Çıkarılan kayıtlar:
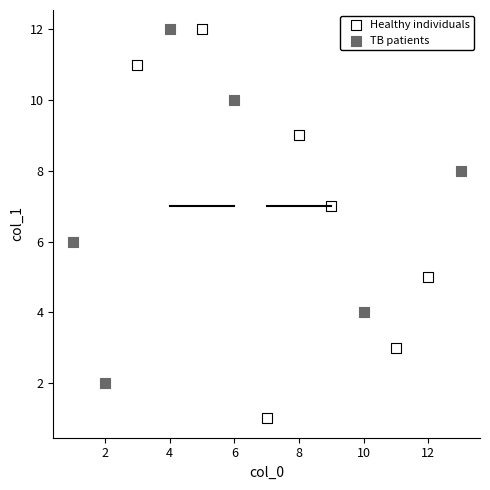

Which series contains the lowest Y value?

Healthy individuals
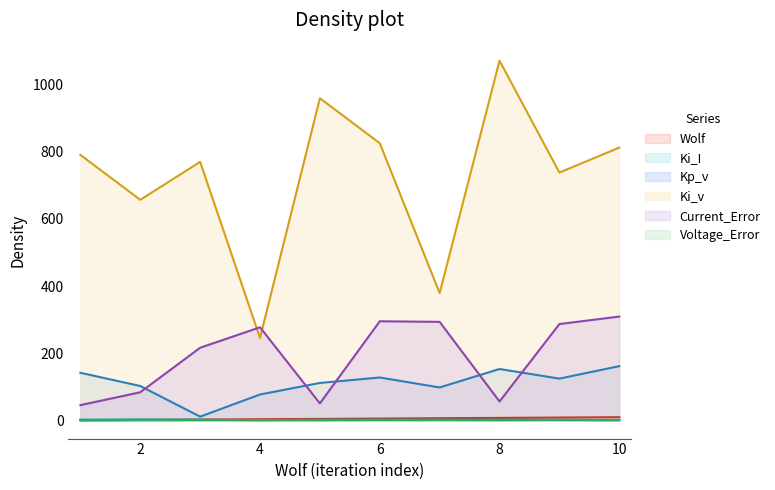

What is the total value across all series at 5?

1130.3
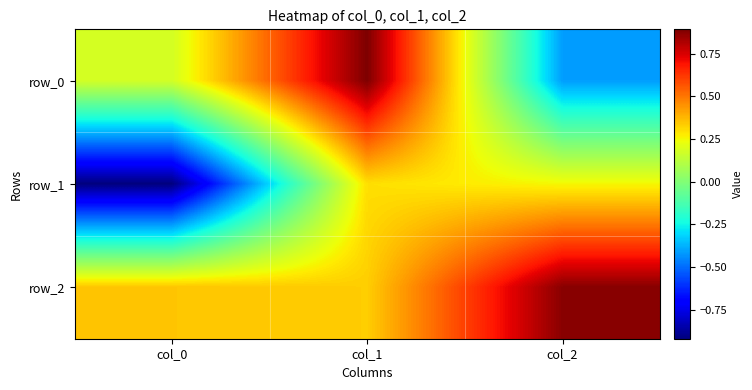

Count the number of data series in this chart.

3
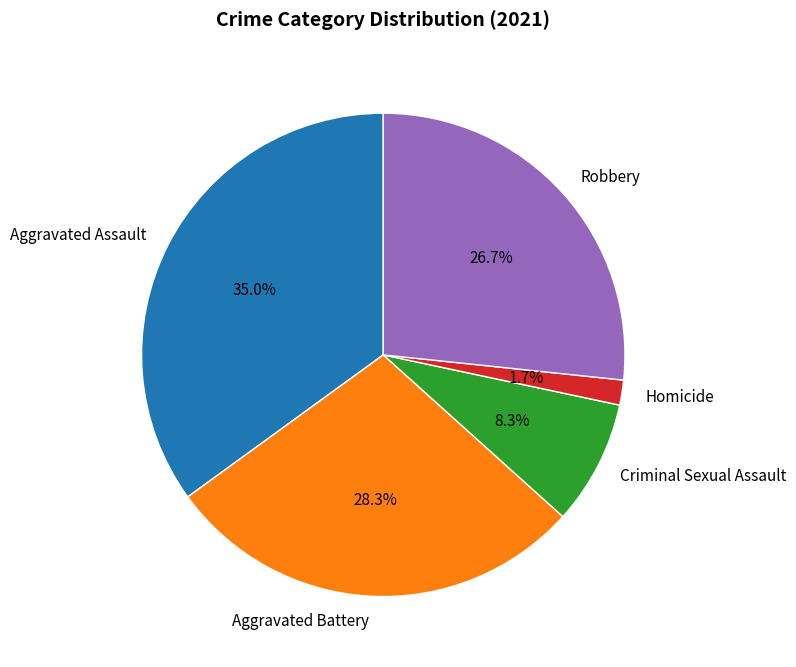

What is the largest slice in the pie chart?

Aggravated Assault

- [Görev]:
Yukarıdaki verinin tüm satırlarını, boş satırları atlayarak, "Sıra No" ve "Metin" sütunlarından oluşan bir Markdown tablosu halinde düzenleyin. Resimleri tabloya almayın.

- [Yanıt Alanı]:
| Sıra No | Metin |
|---|---|
| 1 | Which series contains the lowest Y value? |
| 2 | Healthy individuals |
| 3 | What is the total value across all series at 5? |
| 4 | 1130.3 |
| 5 | Count the number of data series in this chart. |
| 6 | 3 |
| 7 | What is the largest slice in the pie chart? |
| 8 | Aggravated Assault |